Di tempat yang sama, Hari Putra Far-Far menambahkan, penyampaian kata akhir fraksi merupakan sebuah kesalahan untuk diteruskan. Sebab, pembahasan Ranperda dilaksanakan tidak tuntas. Apalagi mengenai angka-angka.

“Pada saat pembahasan KUA, itu kan berbeda dengan RAPDS kan. Ada selisih sekitar Rp.12 miliar. Dan kita harus kawal. Beta merasa proses pembahasan di komisi itu didesak supaya cepat selesai. Kita dikasih waktu cuma 2 hari. Contohnya pada komisi 3, ada dua OPD yakni Lingkungan Hidup dan Bagian Umum yang dijadwalkan untuk pembahasan kembali, tetapi tidak dibahas. Dan tidak ada penjelasan dari pimpinan komisi kepada kami anggota-anggota komisi 3. Ini ada apa?” tanya dia.

Mereka, lanjut Hari, merasa kecewa. Sebab harus dicatat, peristiwa ini sudah jadi kebiasaan oleh eksekutif (Pemerintah) terkait dengan perbedaan angka-angka yang sudah ditetapkan.

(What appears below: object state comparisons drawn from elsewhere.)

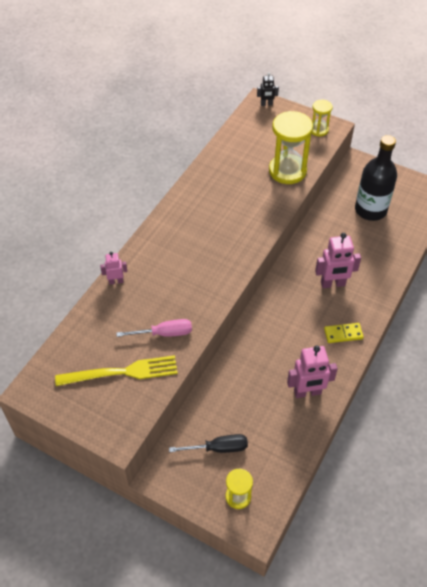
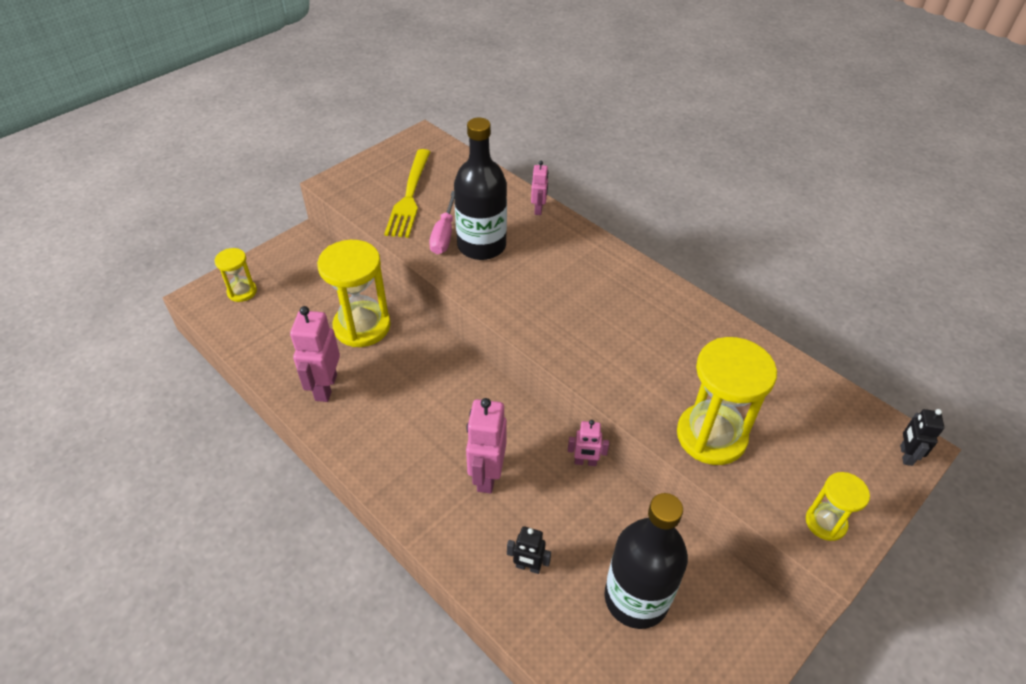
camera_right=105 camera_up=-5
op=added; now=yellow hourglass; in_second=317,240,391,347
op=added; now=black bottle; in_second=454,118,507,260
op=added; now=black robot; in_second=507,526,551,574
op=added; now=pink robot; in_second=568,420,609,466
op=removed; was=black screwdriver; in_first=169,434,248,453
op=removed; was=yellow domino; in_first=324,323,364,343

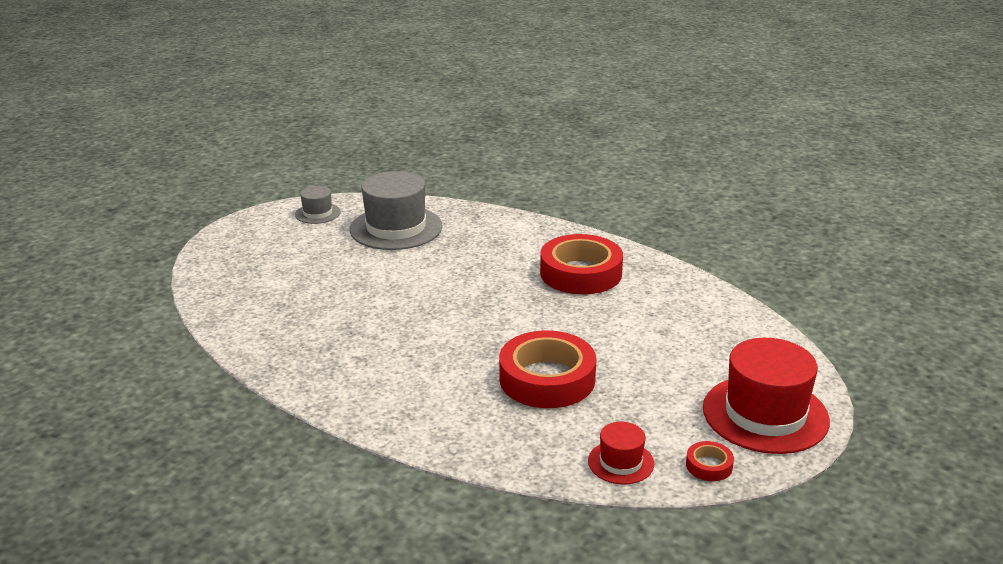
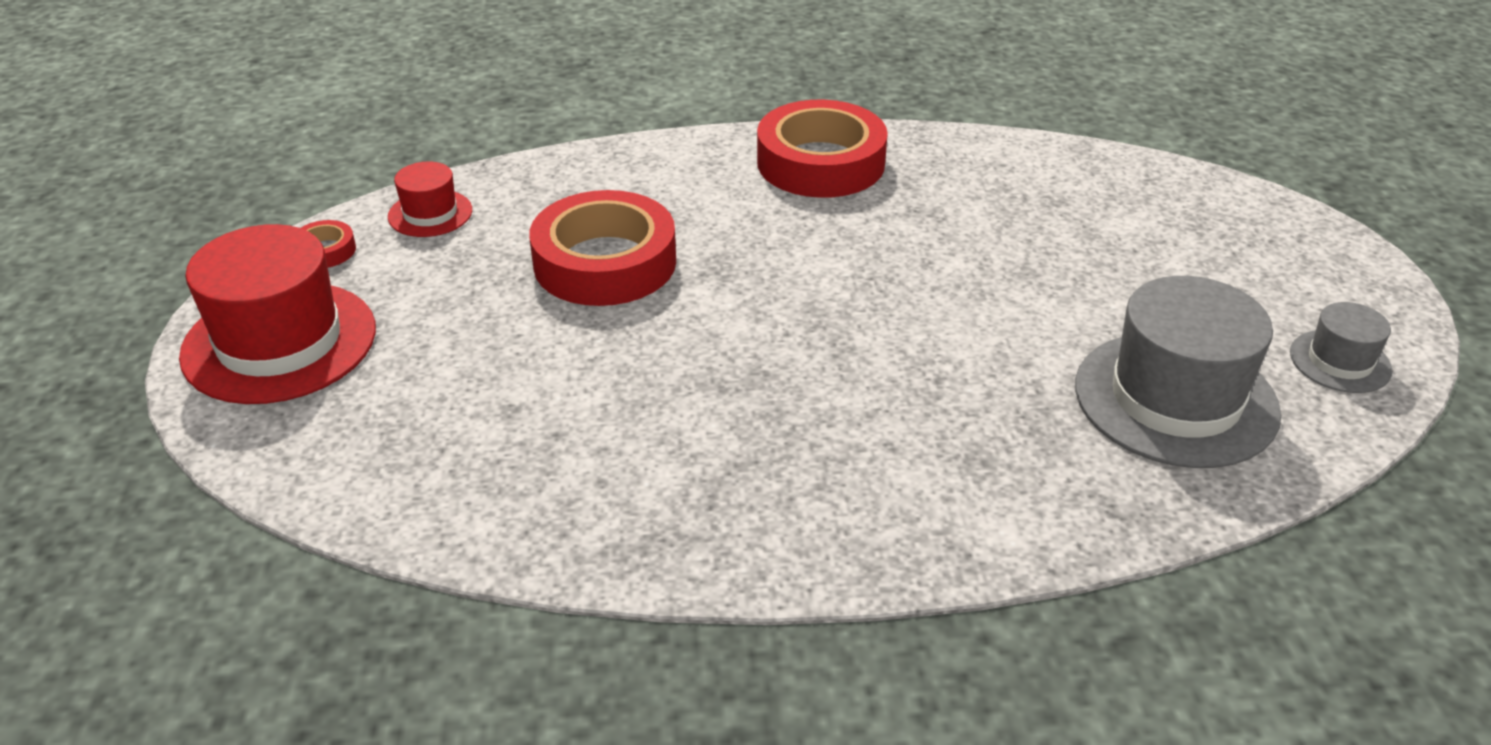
camera_right=140 camera_up=10
op=moved; was=red tape; in_first=540,234,623,294; in_second=757,100,888,198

“KUA PPS yang sudah ditetapkan dengan nota kesepakatan antara eksekutif dan legislatif, ternyata pada pidato resmi Wali Kota Ambon itu berbeda. Ada selisih yang hampir Rp.12 miliar. Ini ada apa?” tanya dia lagi.

Hari menduga hal tersebut bukan lagi indikasi, tetapi sudah menjadi fakta bahwa ada dititipkan dana siluman yang masuk di situ (proses pembahasan APBD).

“Mengenai mekanisme pembahasan kami hanya diberikan waktu 2 hari untuk pembahasan RKA untuk menetapkan APBD. Secara rasional ini kan tidak masuk akal. Ini kan nantinya ditetapkan menjadi Perda loh. Apakah perda ini hanya dibahas dalam waktu 2 hari? Dokumen-dokumen dari eksekutif ke kita juga terlambat. Ini ada apa?,” sesalnya.